Darüber hinaus ist ein Abschluss als ausgelernter Gärtner ein wertvoller Qualifikationsnachweis und öffnet viele Türen auf dem Arbeitsmarkt. Es gibt verschiedene Beschäftigungsmöglichkeiten für Gärtner, sowie in Gärtnereien und Baumschulen als ebenfalls in Kommunen oder Unternehmen im Bereich der Landschaftspflege. Zudem könnten auch selbstständige Tätigkeiten als Landschaftsgärtner in Betracht gezogen werden.

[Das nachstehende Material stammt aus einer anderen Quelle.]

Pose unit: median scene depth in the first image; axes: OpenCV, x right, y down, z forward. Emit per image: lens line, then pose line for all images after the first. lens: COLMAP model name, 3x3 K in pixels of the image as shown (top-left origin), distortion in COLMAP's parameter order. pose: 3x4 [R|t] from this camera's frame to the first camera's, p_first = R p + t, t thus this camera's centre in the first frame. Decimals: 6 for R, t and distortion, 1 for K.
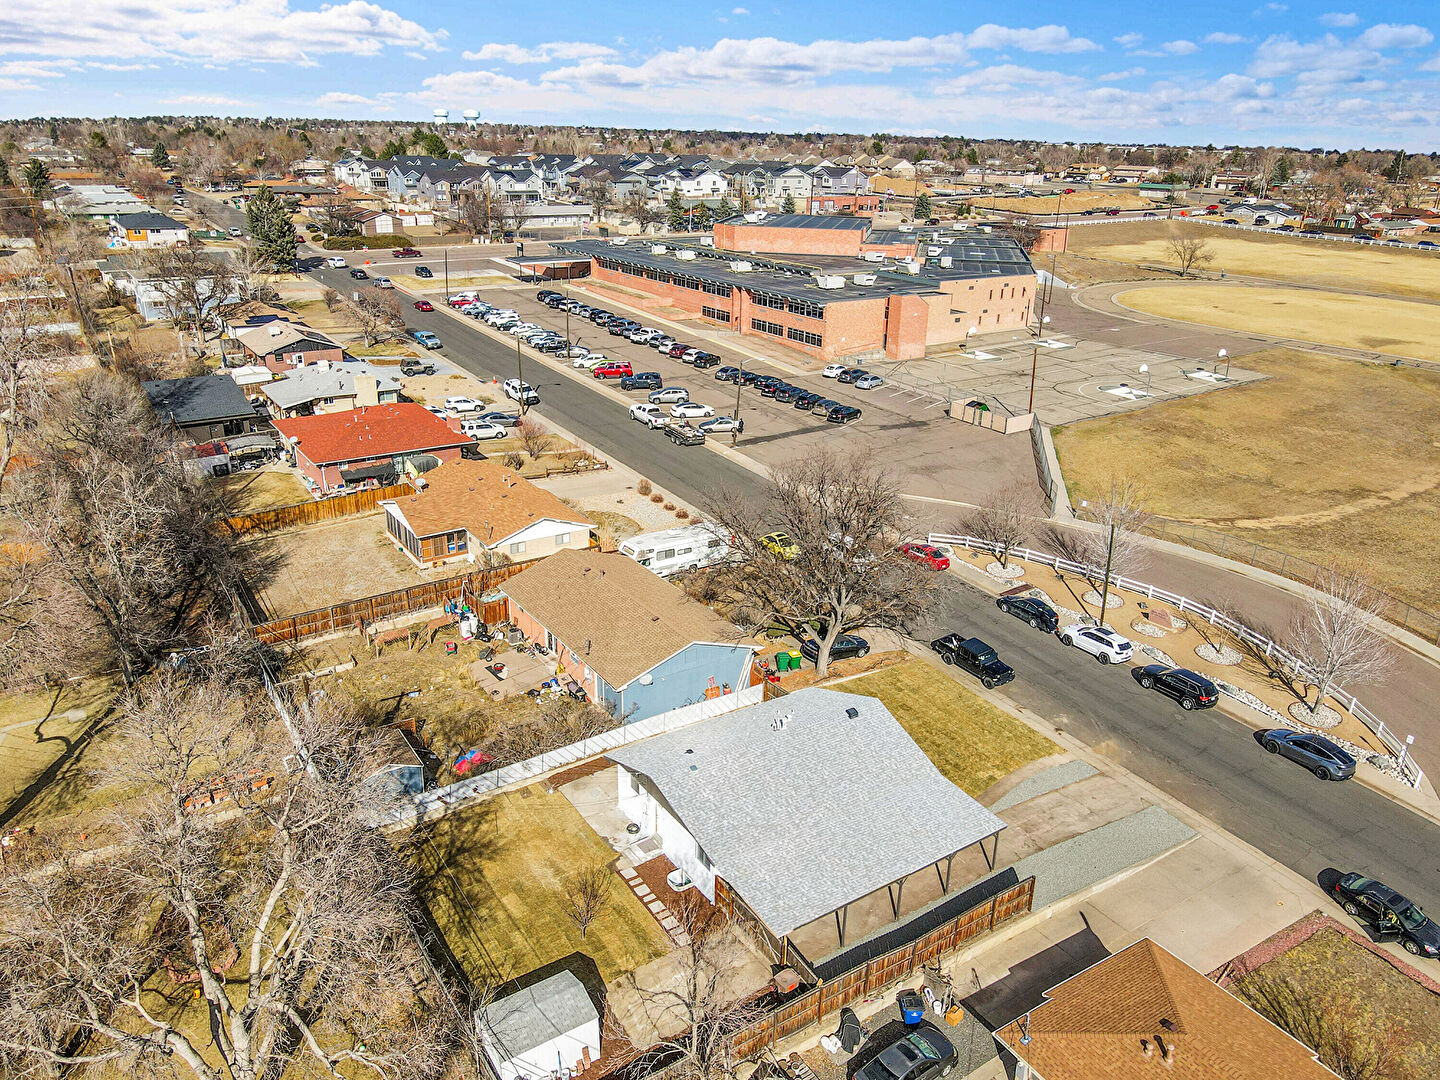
lens RADIAL K [[1060.0, 0, 720.0], [0, 1060.0, 540.0], [0, 0, 1]] dist [-0.009574, 0.036689]
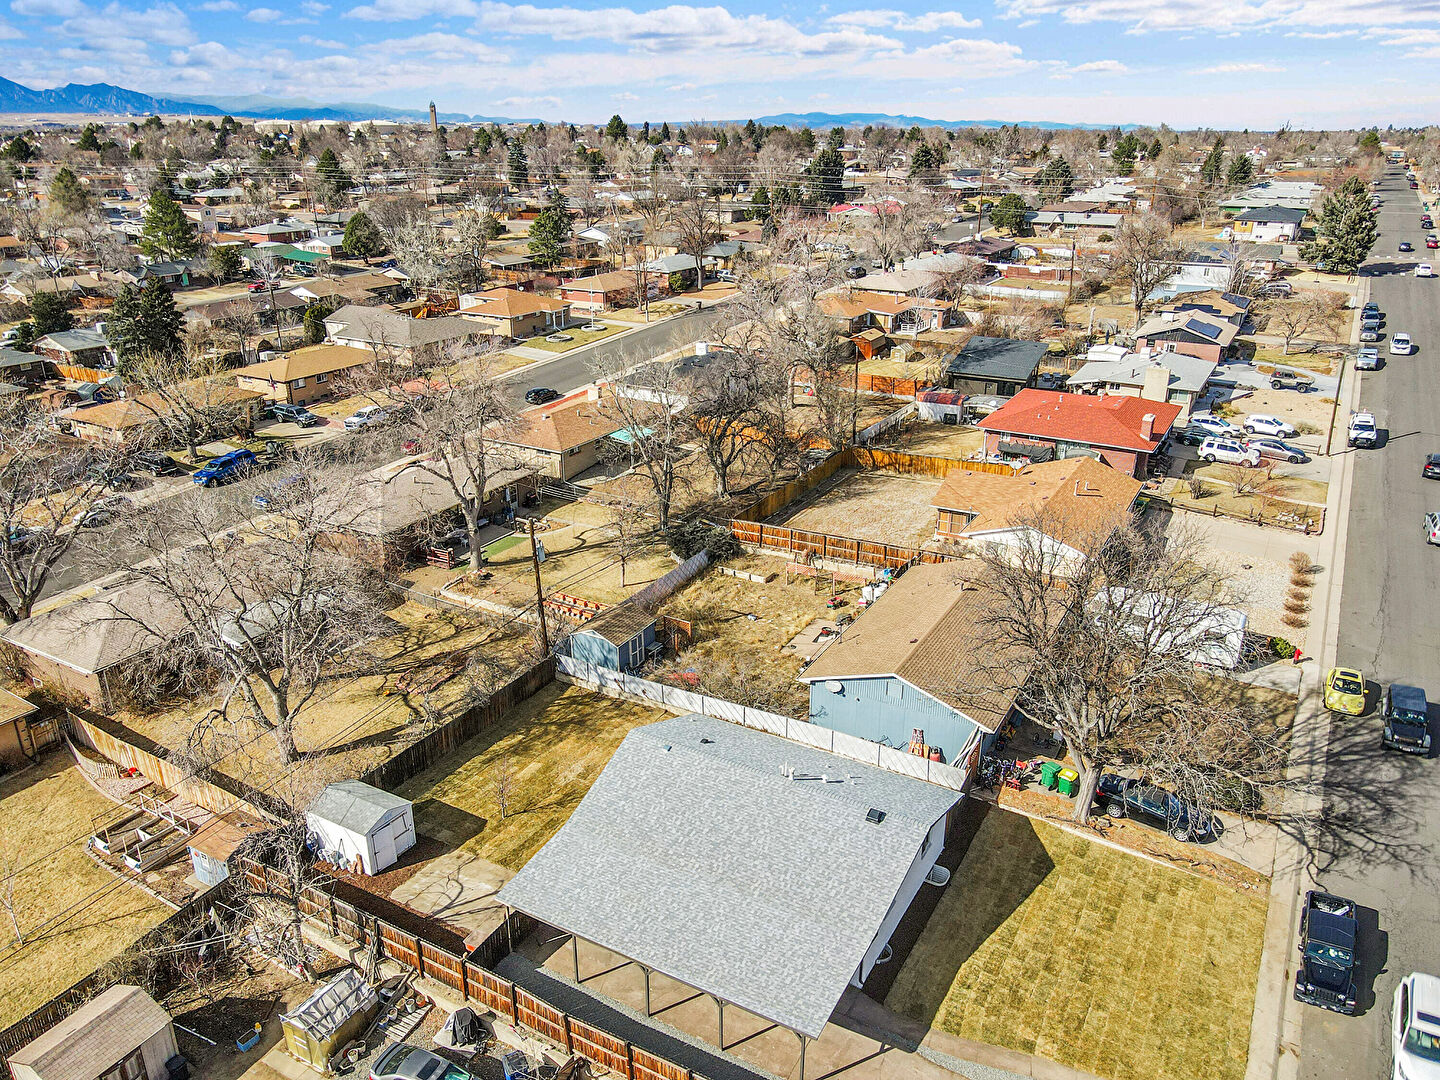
lens RADIAL K [[1060.0, 0, 720.0], [0, 1060.0, 540.0], [0, 0, 1]] dist [-0.009574, 0.036689]
pose [[0.443576, 0.309884, -0.840959, 0.374761], [-0.315825, 0.932179, 0.176911, -0.068948], [0.838746, 0.187123, 0.511361, 0.279717]]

Es ist jedoch wichtig zu bedenken: Dass der Arbeitsmarkt immer von verschiedenen Faktoren abhängt ebenso wie zum Beispiel der Wirtschaftslage der regionalen Nachfrage nach Gärtnern oder der Konkurrenz durch andere Bewerber. Daher kann es hilfreich sein sich während der Ausbildung frühzeitig zu vernetzen Praktika zu absolvieren und Kontakte in der Branche zu knüpfen um die Chancen auf eine Anstellung nach Abschluss der Ausbildung zu erhöhen.

Es ist auch möglich: Dass der Ausbildungsbetrieb den Auszubildenden nach der erfolgreichen Ausbildung übernimmt. Wenn dies nicht der Fall ist ´ gibt es jedoch immer noch gute Chancen ` eine Arbeitsstelle zu finden. Die Erfahrung und Qualifikationen die während der Ausbildung erworben wurden, sind wertvoll und können bei der Jobsuche von Vorteil sein.

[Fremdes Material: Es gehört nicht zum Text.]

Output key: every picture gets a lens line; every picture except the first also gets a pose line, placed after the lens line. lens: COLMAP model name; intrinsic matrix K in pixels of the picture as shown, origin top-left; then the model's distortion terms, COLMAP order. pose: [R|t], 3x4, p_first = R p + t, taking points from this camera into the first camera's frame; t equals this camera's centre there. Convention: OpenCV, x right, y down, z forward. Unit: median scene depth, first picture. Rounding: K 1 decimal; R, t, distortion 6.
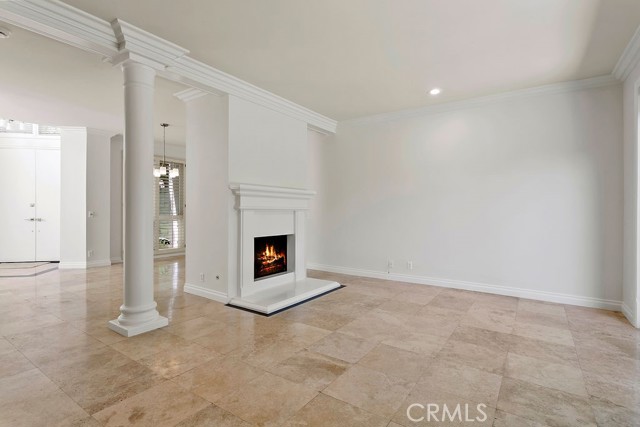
lens RADIAL K [[317.5, 0, 319.5], [0, 317.5, 208.6], [0, 0, 1]] dist [-0.009741, -0.000031]
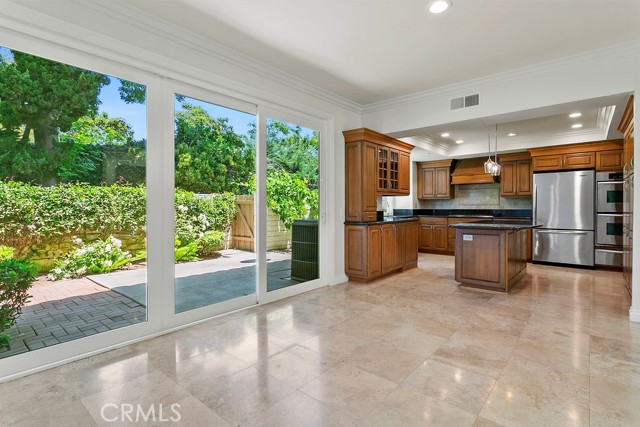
lens RADIAL K [[317.5, 0, 322.5], [0, 317.5, 213.9], [0, 0, 1]] dist [-0.009741, -0.000031]
pose [[-0.995326, -0.001827, 0.096557, 0.355312], [-0.000497, 0.999905, 0.013800, 0.020049], [-0.096573, 0.013688, -0.995232, 2.077219]]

Es ist auch wichtig zu erwähnen: Dass berufliche Flexibilität in der heutigen Arbeitswelt immer wichtiger wird. Sicherlich ist es mal möglich, dass man im Laufe seiner beruflichen Karriere mehrere Jobwechsel macht oder auch in verwandten Bereichen tätig wird. Das Erlangen zusätzlicher Qualifikationen wie beispielsweise eine Weiterbildung zum Meister oder das Erlernen neuer Fähigkeiten im Bereich der Garten- oder Landschaftsplanung, könnte die Chancen auf dem Arbeitsmarkt weiter optimieren.

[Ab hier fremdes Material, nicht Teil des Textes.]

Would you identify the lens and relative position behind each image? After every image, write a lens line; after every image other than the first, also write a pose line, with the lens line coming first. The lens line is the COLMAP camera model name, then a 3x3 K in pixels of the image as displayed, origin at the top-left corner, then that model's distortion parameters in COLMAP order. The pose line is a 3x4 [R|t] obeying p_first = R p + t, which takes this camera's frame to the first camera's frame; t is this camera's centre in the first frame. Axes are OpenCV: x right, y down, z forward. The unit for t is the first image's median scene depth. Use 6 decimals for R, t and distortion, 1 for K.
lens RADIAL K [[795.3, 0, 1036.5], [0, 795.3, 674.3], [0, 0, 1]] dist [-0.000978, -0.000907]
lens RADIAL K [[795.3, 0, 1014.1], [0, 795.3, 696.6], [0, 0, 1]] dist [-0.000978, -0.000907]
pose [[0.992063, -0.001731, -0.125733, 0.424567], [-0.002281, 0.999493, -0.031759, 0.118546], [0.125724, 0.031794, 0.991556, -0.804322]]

Insgesamt ist es also durchaus realistisch nach Abschluss einer zweiten Ausbildung zum Gärtner mit 27 Jahren eine Arbeitsstelle zu finden. Die Nachfrage nach qualifizierten Fachkräften in diesem Bereich ist oft hoch und die erworbenen Qualifikationen sind wertvoll. Es ist jedoch wichtig sich frühzeitig zu vernetzen und Kontakte in der Branche zu knüpfen um die eigenen Chancen auf dem Arbeitsmarkt zu erhöhen.